* [MATERIAL PROVIDED]:
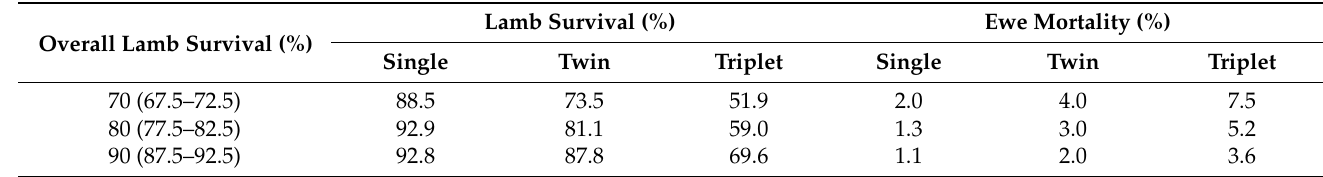
Table 5. Lamb survival and ewe mortality benchmarks corresponding to varying rates of lamb survival across whole flocks. The data were derived from 105 flocks from 64 survey participants that identified and differentially managed twin- and triplet-bearing ewes between pregnancy scanning and lamb marking in 2017 and 2018. Data include Merino and non-Merino ewe flocks. Lamb Survival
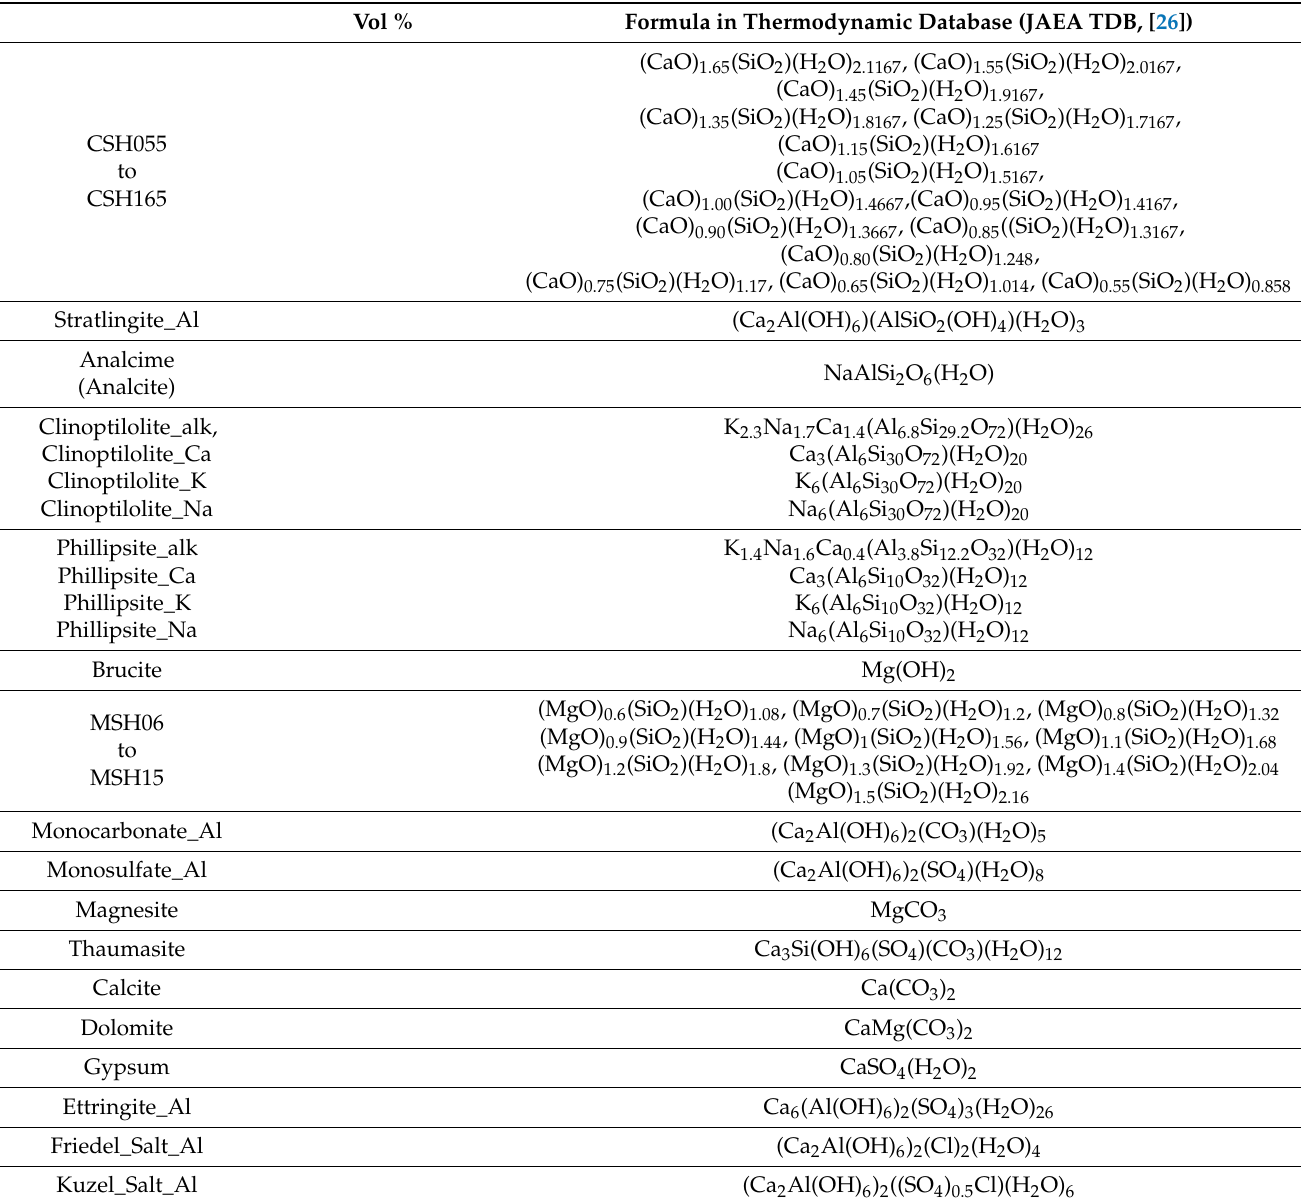
Table 2. Cont. Vol % Formula in Thermodynamic Database (JAEA TDB,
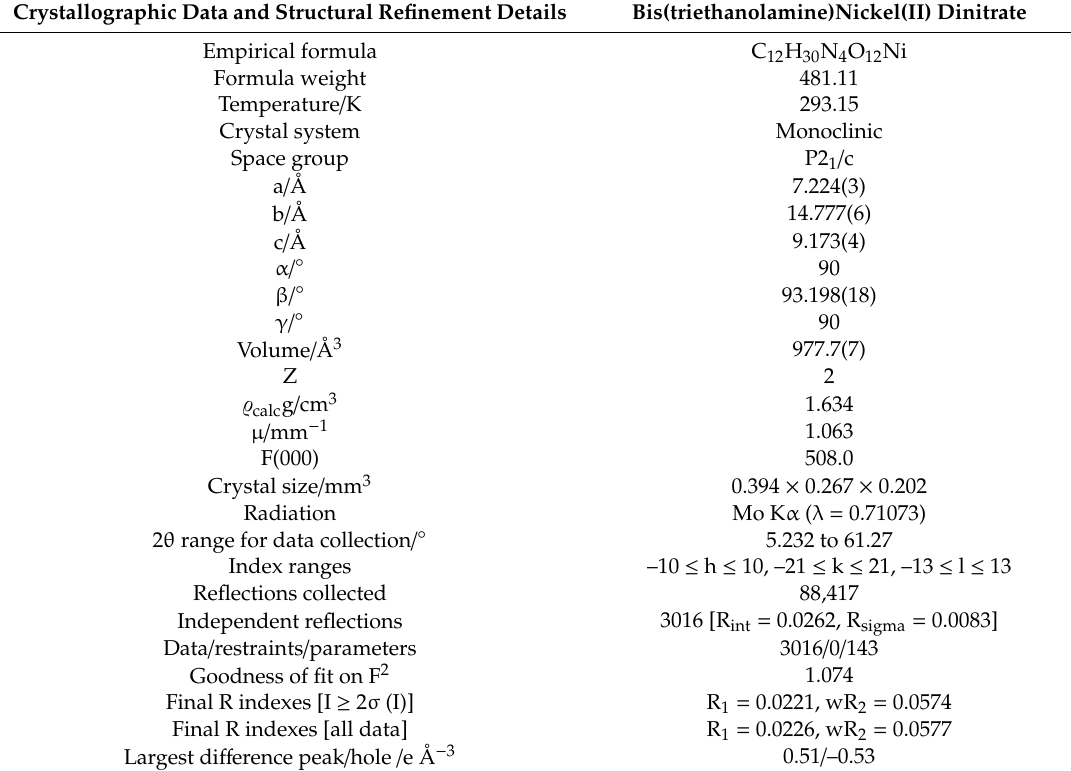
Table 1. Crystal data and structure refinement details for bis(triethanolamine)nickel(II) dinitrate complex (Ni-TEA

* [WORK TASK]:
An image-free, exact version of the listing above is required.

* [YOUR RESPONSE]:
Table 5. Lamb survival and ewe mortality benchmarks corresponding to varying rates of lamb survival across whole flocks. The data were derived from 105 flocks from 64 survey participants that identified and differentially managed twin- and triplet-bearing ewes between pregnancy scanning and lamb marking in 2017 and 2018. Data include Merino and non-Merino ewe flocks. Lamb Survival
Table 2. Cont. Vol % Formula in Thermodynamic Database (JAEA TDB,
Table 1. Crystal data and structure refinement details for bis(triethanolamine)nickel(II) dinitrate complex (Ni-TEA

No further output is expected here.